Tidak heran mereka melakukan ini, karena jalan mereka adalah jalan cerdik.
Mengucapkan sumpah besar, ibarat meminjam dari jalan langit, namun keuntungan dari jalan langit tidak mudah didapat!
Jika gagal memenuhi janji, maka balasan jalan langit akan menghancurkan mereka, bahkan bukan hanya kehilangan status suci, nyawa pun belum tentu selamat.
Demi menjaga status suci, Penuntun dan Penuntun Kedua harus menunaikan sumpah besar, mengembangkan Agama Barat, dan menyelamatkan manusia.
Namun, tanah barat yang miskin, jika hanya mengandalkan wilayah ini untuk mengembangkan Agama Barat, sampai kapan pun tak akan berhasil.
Karena itu, mereka mengarahkan pandangan ke timur yang penuh manusia dan energi.
Mereka ingin menyelamatkan orang-orang di timur yang berjodoh, mengembangkan Agama Barat, dan menunaikan sumpah besar.

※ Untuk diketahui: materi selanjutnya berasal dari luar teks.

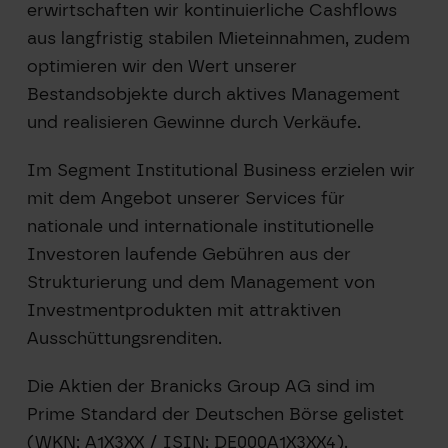
erwirtschaften wir kontinuierliche Cashflows
aus langfristig stabilen Mieteinnahmen, zudem
optimieren wir den Wert unserer
Bestandsobjekte durch aktives Management
und realisieren Gewinne durch Verkäufe.
Im Segment Institutional Business erzielen wir
mit dem Angebot unserer Services für
nationale und internationale institutionelle
Investoren laufende Gebühren aus der
Strukturierung und dem Management von
Investmentprodukten mit attraktiven
Ausschüttungsrenditen.
Die Aktien der Branicks Group AG sind im
Prime Standard der Deutschen Börse gelistet
(WKN: A1X3XX / ISIN: DE000A1X3XX4).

Harus diketahui, jika sumpah besar terpenuhi, jalan langit akan memberi hadiah.
Semakin besar sumpah, semakin besar pula hadiahnya. Dengan sumpah besar yang dibuat oleh Penuntun dan Penuntun Kedua, jika berhasil, hadiahnya akan luar biasa besar.
"Benar-benar berani meminjam dari jalan langit!"
Mendengar suara Buddha di telinganya, Zhao Lang hanya bisa menghela napas.
Dua orang barat ini, benar-benar pelopor dalam dunia pinjaman berbunga tinggi, demi membuktikan jalan, mereka rela melakukan apa saja.
Namun, dengan cara ini, Penuntun dan Penuntun Kedua menjadi pion jalan langit sepenuhnya.
Kesucian mereka menandai bahwa mulai saat ini, dunia Honghuang resmi memasuki era orang suci!